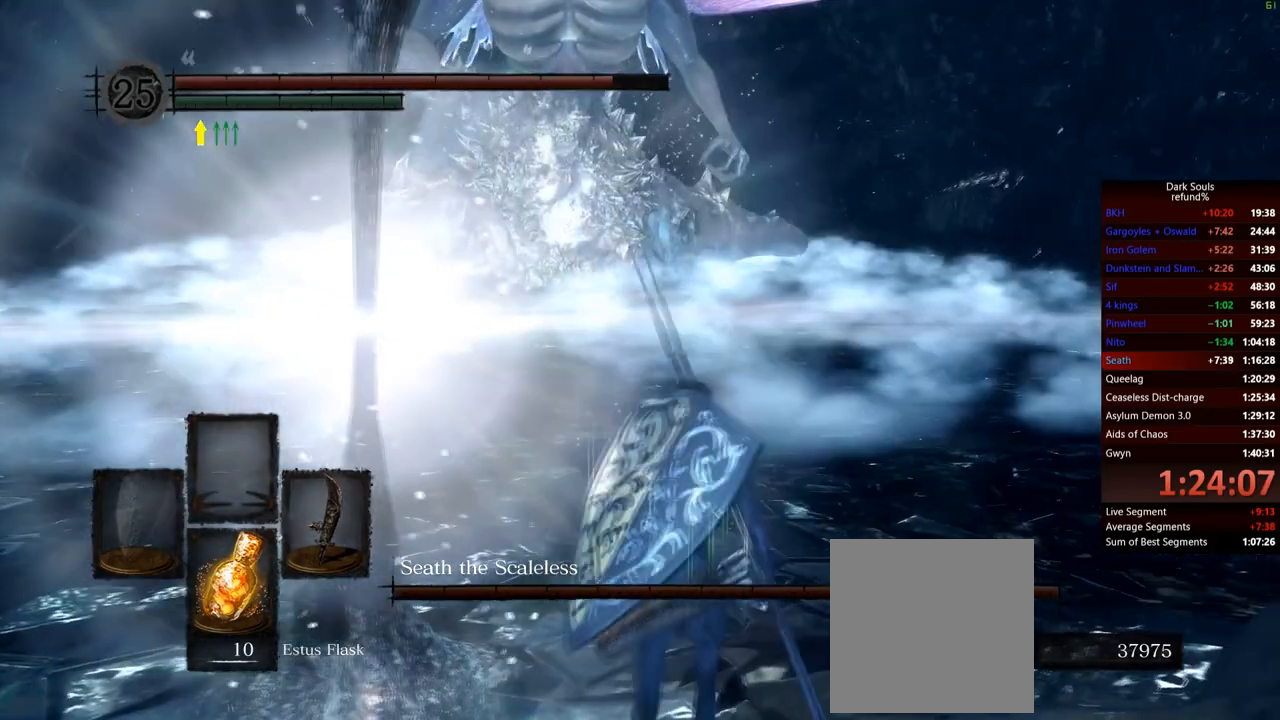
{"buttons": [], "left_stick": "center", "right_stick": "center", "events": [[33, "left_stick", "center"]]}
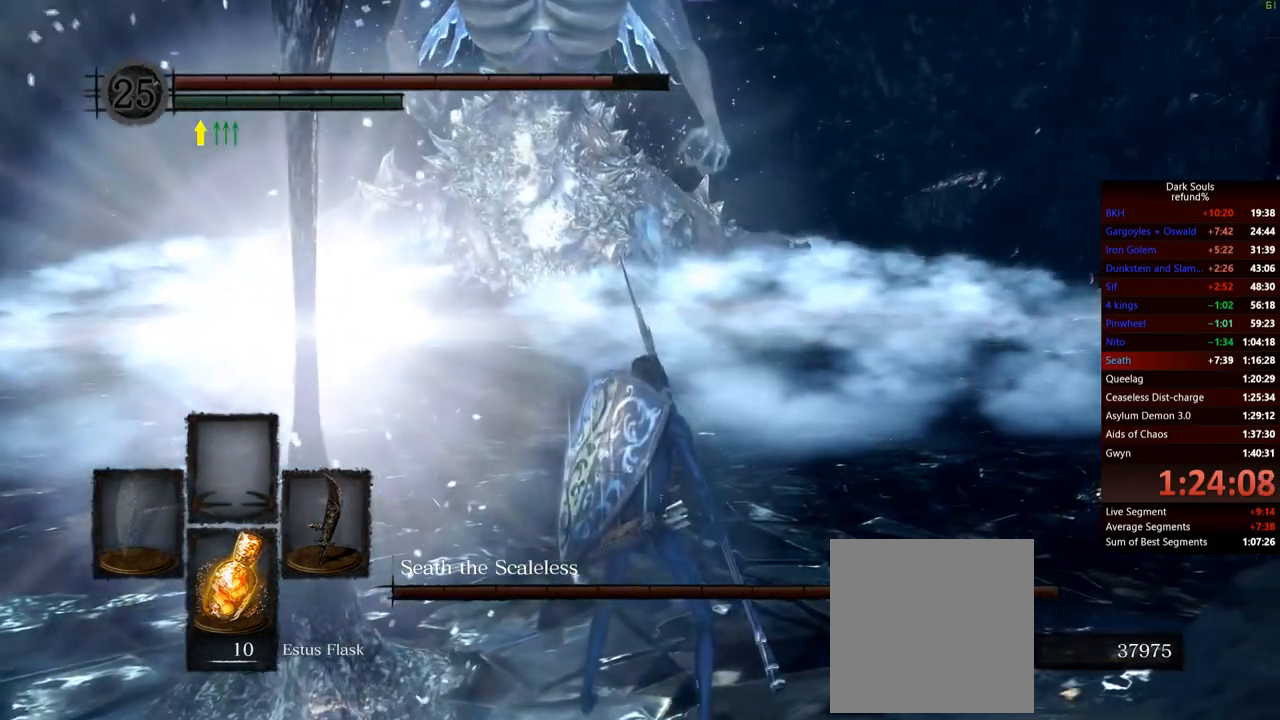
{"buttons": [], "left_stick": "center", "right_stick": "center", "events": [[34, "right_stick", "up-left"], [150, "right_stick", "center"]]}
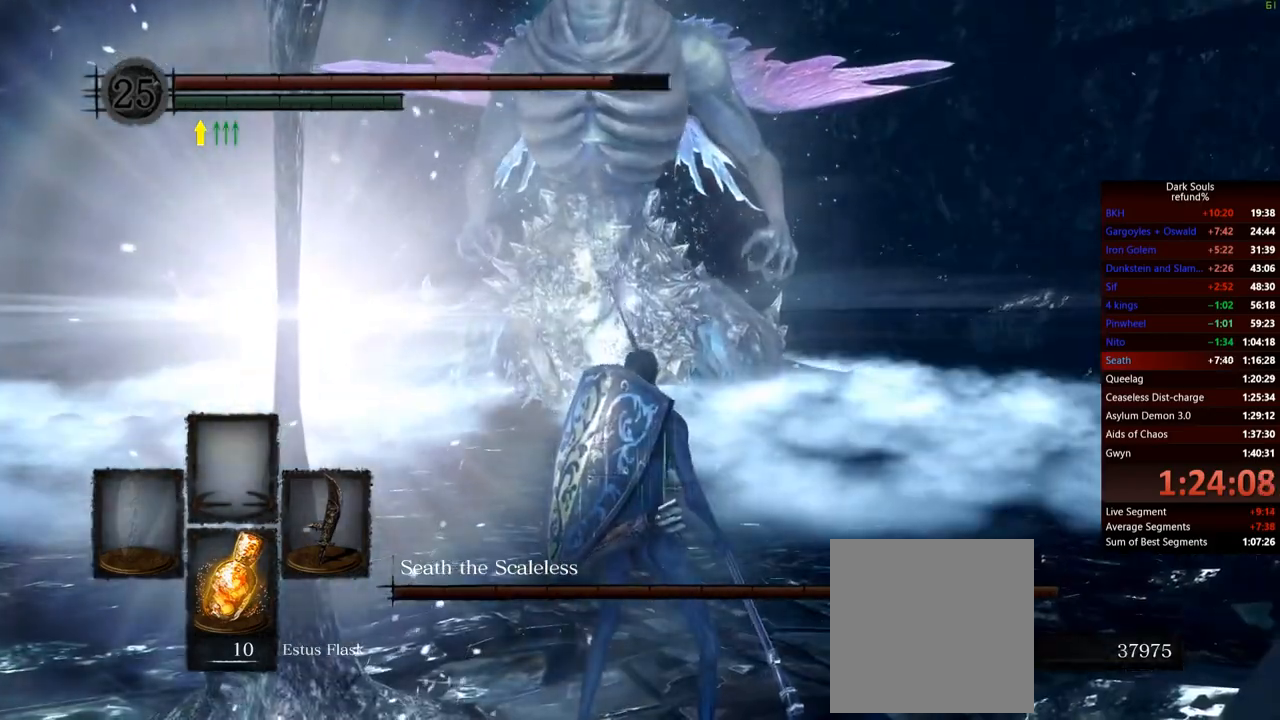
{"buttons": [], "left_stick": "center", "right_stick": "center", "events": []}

+===+

● **TASK TO CARRY OUT**: Make an exact copy of the listing. Leave its pictures out.

● **TASK RESULT**:
{"buttons": [], "left_stick": "center", "right_stick": "center", "events": [[33, "left_stick", "center"]]}
{"buttons": [], "left_stick": "center", "right_stick": "center", "events": [[34, "right_stick", "up-left"], [150, "right_stick", "center"]]}
{"buttons": [], "left_stick": "center", "right_stick": "center", "events": []}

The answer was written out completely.